Tu as vécu ta première étape de Grand Sud entre Le Cap et Melbourne, qu’en gardes-tu ?Au
final, ça correspondait à l’image que je m’en faisais en fonction de ce
que j’avais pu lire ou entendre. C’est-à-dire qu’il fait froid, que
c’est très humide et qu’il y a toujours du vent ! 20 nœuds, ce n’est pas
beaucoup pour là-bas, en vent moyen, nous avons constamment eu entre 20
et 35 nœuds. Quant à la mer, elle est mauvaise : sans être très haute,
elle peut assez vite être croisée parce que, alors que tu es au milieu
de nulle part, le vent est assez instable en force et en direction. Ce
n’est donc pas facile de savoir quelle surface de voile avoir, comment
régler le bateau, quel angle choisir par rapport aux vagues pour faire
souffrir le bateau le moins possible. Après, ce sont aussi de bons
moments de navigations avec des éclairages, des cieux, des levers et
couchers de soleil assez incroyables.
Quels peuvent être les objectifs de l’équipe d’ici la fin de cette Volvo Ocean Race ?Il
y a pour l’instant deux équipes, MAPFRE et Dongfeng, clairement
au-dessus du lot, ensuite, AkzoNobel, Vestas et Brunel sont aussi
au-dessus de nous, même si pour le moment, Brunel est un peu en retrait.
Enfin il y a Scallywag et nous. J’ai donc envie de dire que l’objectif
premier est de finir devant Scallywag, la cerise sur le gâteau serait de
terminer devant Brunel qui est pour le moment en-deçà de ses ambitions.

● Données fournies
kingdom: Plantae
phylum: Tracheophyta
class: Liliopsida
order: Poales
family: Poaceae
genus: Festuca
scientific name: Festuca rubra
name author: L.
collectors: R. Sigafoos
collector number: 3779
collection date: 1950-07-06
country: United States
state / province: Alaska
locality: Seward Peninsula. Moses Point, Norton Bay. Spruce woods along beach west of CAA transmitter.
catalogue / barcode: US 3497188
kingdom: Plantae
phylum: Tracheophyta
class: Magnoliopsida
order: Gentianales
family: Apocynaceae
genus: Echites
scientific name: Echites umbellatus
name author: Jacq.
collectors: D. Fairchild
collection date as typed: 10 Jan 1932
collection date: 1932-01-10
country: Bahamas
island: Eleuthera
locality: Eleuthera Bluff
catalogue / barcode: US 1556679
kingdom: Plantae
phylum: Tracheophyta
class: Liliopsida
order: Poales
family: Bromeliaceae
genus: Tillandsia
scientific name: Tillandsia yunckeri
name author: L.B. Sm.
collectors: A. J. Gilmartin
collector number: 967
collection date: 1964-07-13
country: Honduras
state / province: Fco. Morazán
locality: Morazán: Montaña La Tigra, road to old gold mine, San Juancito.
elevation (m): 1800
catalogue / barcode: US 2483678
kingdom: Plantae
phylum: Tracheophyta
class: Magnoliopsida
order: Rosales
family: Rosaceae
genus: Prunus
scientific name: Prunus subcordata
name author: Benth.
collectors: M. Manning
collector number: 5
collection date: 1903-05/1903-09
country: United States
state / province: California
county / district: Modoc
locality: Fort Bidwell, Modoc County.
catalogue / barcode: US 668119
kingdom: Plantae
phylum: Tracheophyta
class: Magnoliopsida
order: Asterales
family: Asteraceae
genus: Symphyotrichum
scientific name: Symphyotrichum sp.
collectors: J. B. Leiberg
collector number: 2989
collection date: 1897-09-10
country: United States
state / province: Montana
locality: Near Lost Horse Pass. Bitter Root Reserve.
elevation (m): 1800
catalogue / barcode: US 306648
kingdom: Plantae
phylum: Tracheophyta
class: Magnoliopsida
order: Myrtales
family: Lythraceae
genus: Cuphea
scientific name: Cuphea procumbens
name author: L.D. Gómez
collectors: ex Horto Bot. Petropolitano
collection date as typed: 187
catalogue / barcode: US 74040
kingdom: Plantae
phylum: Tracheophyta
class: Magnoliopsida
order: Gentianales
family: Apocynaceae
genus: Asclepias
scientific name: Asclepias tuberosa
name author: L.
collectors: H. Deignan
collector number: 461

● Liste des activités
**a.** Résumez l'entretien sur la Volvo Ocean Race en deux phrases.
**b.** Recopiez mot pour mot, s'il vous plaît, tout ce qui va de « Tu as vécu ta » jusqu'à « soleil assez incroyables. » dans l'entretien sur la Volvo Ocean Race.

● Corrigé des activités
**a.** La première étape de Grand Sud, entre Le Cap et Melbourne, a correspondu à l'image attendue : froid, forte humidité, vent constant de 20 à 35 nœuds et mer mauvaise, avec un vent instable qui rend difficiles le choix de la voilure et les réglages, mais aussi des ciels, levers et couchers de soleil incroyables. Pour la fin de la course, l'objectif premier de l'équipe est de finir devant Scallywag, et terminer devant Brunel serait la cerise sur le gâteau.

**b.**
Tu as vécu ta première étape de Grand Sud entre Le Cap et Melbourne, qu’en gardes-tu ?Au
final, ça correspondait à l’image que je m’en faisais en fonction de ce
que j’avais pu lire ou entendre. C’est-à-dire qu’il fait froid, que
c’est très humide et qu’il y a toujours du vent ! 20 nœuds, ce n’est pas
beaucoup pour là-bas, en vent moyen, nous avons constamment eu entre 20
et 35 nœuds. Quant à la mer, elle est mauvaise : sans être très haute,
elle peut assez vite être croisée parce que, alors que tu es au milieu
de nulle part, le vent est assez instable en force et en direction. Ce
n’est donc pas facile de savoir quelle surface de voile avoir, comment
régler le bateau, quel angle choisir par rapport aux vagues pour faire
souffrir le bateau le moins possible. Après, ce sont aussi de bons
moments de navigations avec des éclairages, des cieux, des levers et
couchers de soleil assez incroyables.